The profound connection between the urgency of the divine help supplicated in the Introit, the lethal danger of the carnal confidence diagnosed in the Epistle and the irrevocable justice revealed in the Gospel converges to a very clear truth: the time of mercy and of the edification of the soul is exclusively the present moment. We must not be frivolous to the point of demanding celestial prodigies to guide our morality, neither live accumulating temporal comforts with the voracity of who takes them as a definitive dwelling.
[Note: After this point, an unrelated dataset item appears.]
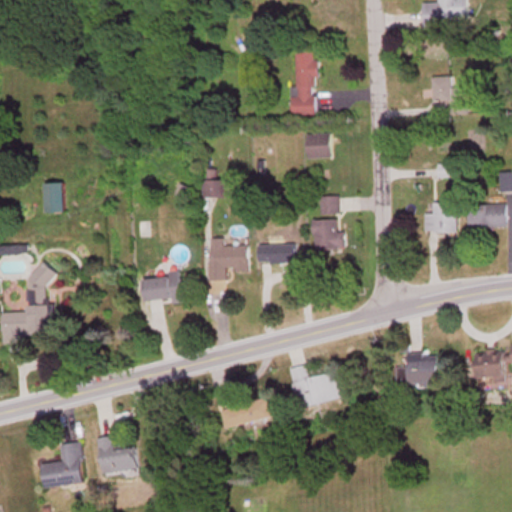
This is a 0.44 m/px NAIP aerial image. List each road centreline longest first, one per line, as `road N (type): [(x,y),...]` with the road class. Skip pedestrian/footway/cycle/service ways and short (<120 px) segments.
road 1 (tertiary): [(0,413),(511,285)]
road 2 (residential): [(387,314),(371,0)]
The spiritual wisdom proper to Lent consists in allowing that the Lord searches our kidneys and hearts, purifying our vision so that we transform our earthly goods in solid bridges of active charity. Acting thus, we guarantee that, on the threshold of eternity, we do not awake in the flames of an inescapable abyss, but are sweetly carried by the Angels to the perpetual beatitude, where the God that we invoke hurriedly in our succor will be, forever, our endless reward.